Mesmo que o verão esteja se aproximando, Paradise não dá quaisquer sinais de mudança de clima. As velhas nuvens cinzentas estão sobre nós. Mas não hoje, porque estou radiante.

— Você está parecendo um feiticeiro, John.

— John, o feiticeiro... — exclamo, levantando os braços, mexendo os meus dedos de forma estranha, dando ainda mais jus a nomenclatura da Lucy. — Gostei.

Robert e Susan também aparecem na porta do meu quarto, muito admirados, ambos como um sorriso estampado no rosto. Papai veste um terno marrom que nada combina com a sua gravata verde com gravuras de pipas amarelas (escolha da Lucy da qual ele não discordou). Susan está muitíssimo elegante em seu vestido preto de seda e com seu colar e brincos de pérolas. Ambos parecem mais felizes com a minha colação do que eu mesmo.

— Está muito bonito, filho. Lembrou-se de colocar a gravata?

— Nunca aprendi a dar o nó. E não sei onde foi parar a minha gravata de zíper — o que é realmente uma pena, porque aquela gravata salvava a minha vida.

— Não faz mal. Meninas, vão para o carro enquanto ajudo o John com a gravata.

Susan e Lucy fazem o que o Robert disse, enquanto ele ajuda-me a encontrar uma gravata. 

— Só não arranje para mim, nenhuma gravata roxa com coraçõezinhos vermelhos — falo.

— A minha gravata ficou tão ruim assim?

— Combina com você, pai.

— Que bom, porque esse aqui é o meu estilo. Encontre um para você. — Robert diz, risonho.

Robert, então, arranja uma gravata preta para mim. Ela é bem leve e bastante brilhosa. Enquanto dá o nó para mim, Robert começa a recitar.

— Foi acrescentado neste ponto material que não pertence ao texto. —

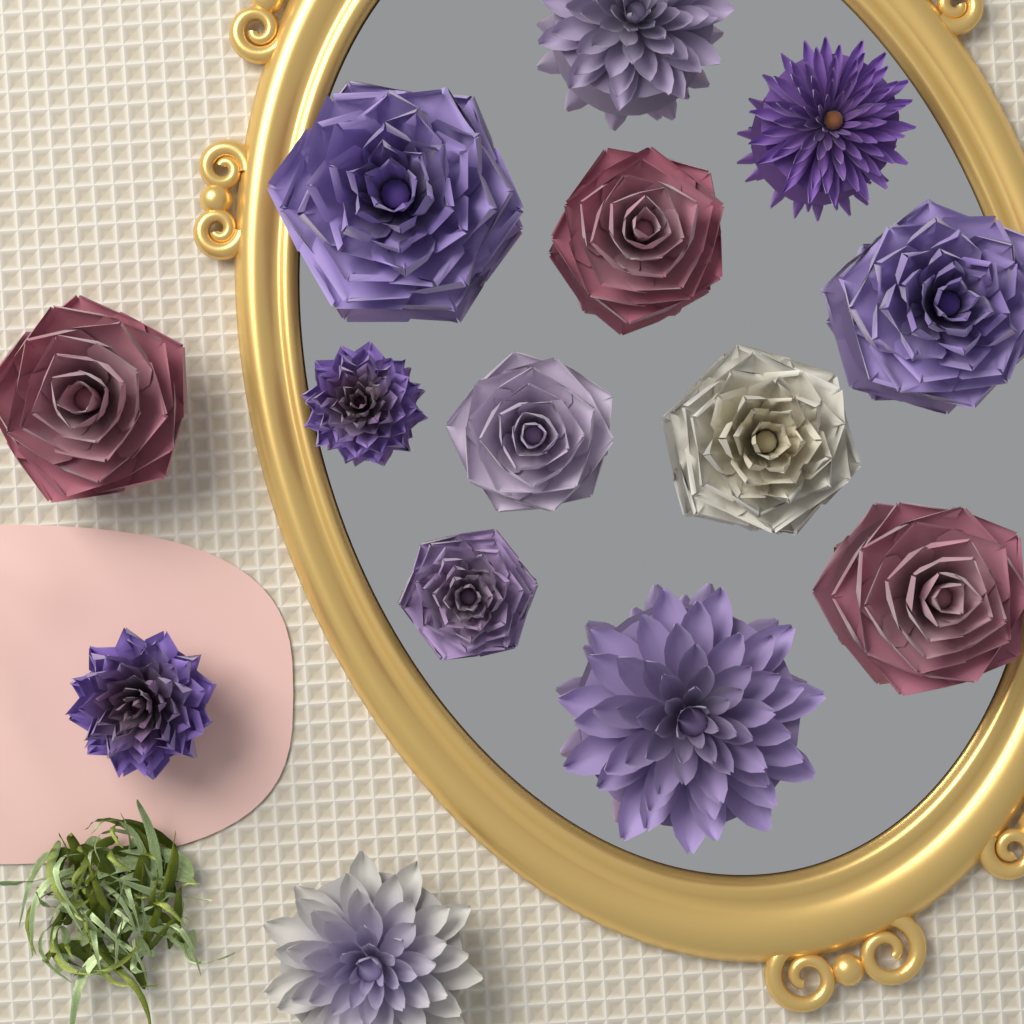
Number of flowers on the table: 14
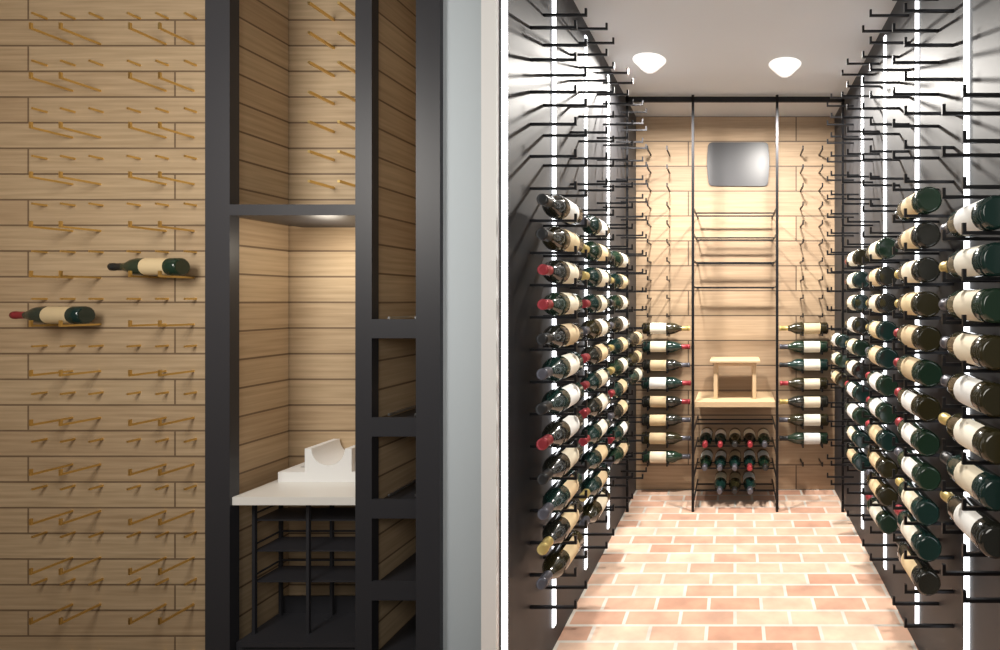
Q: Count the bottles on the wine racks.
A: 111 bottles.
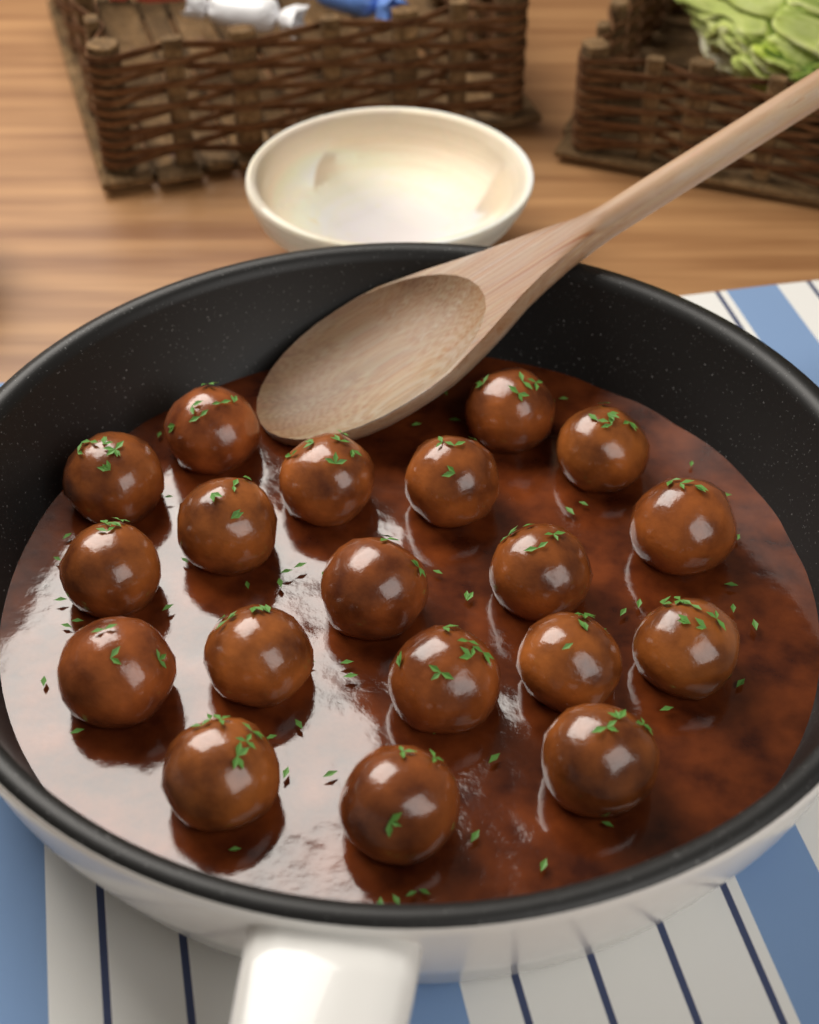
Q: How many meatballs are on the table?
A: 19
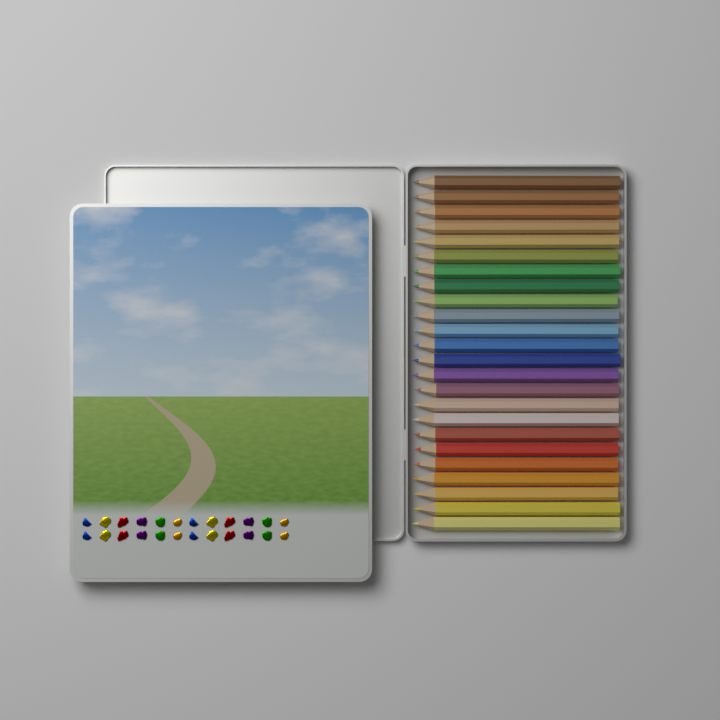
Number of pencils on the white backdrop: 24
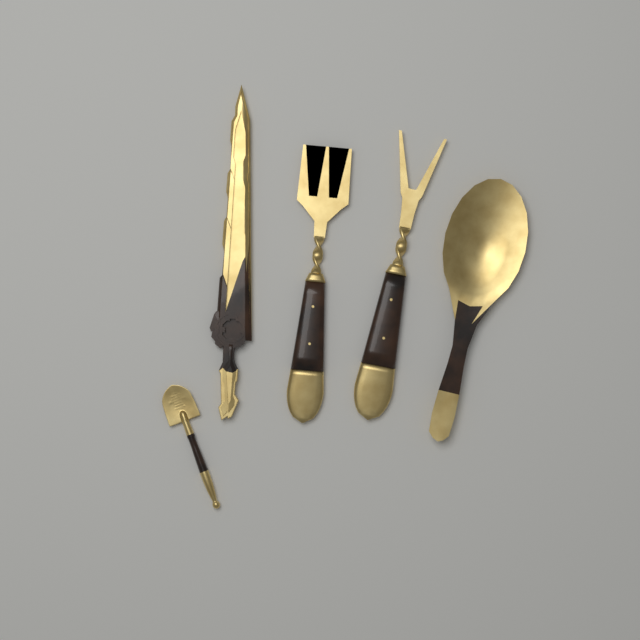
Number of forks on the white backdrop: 2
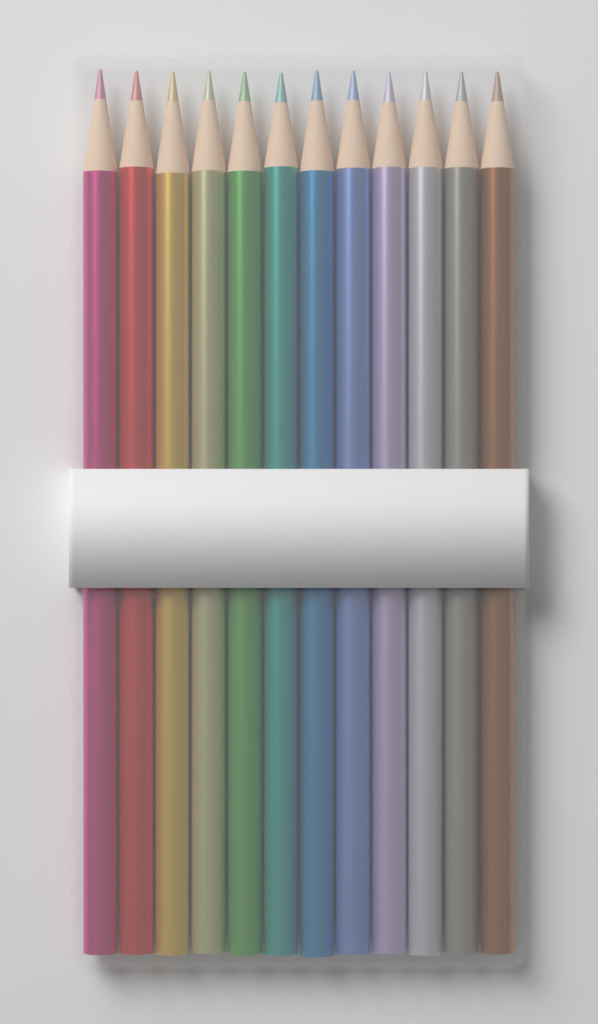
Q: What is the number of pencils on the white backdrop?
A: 12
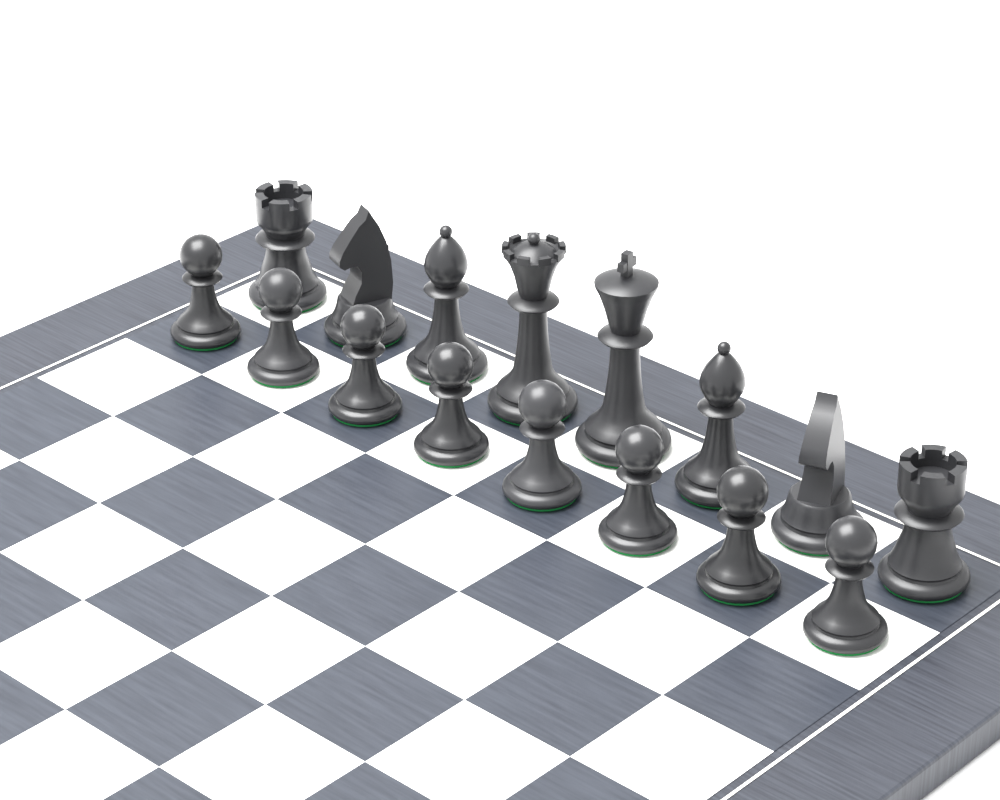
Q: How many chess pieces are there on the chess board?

— Sabe, John, eu terminei o Ensino Médio um pouco tarde. Retomei os estudos durante a noite, enquanto trabalhava de dia. Batalhei muito, também, para terminar a faculdade e encontrar a minha verdadeira vocação. É tão estranho olhar para trás e não nos darmos conta de todas as lutas que passamos, e não as valorizarmos.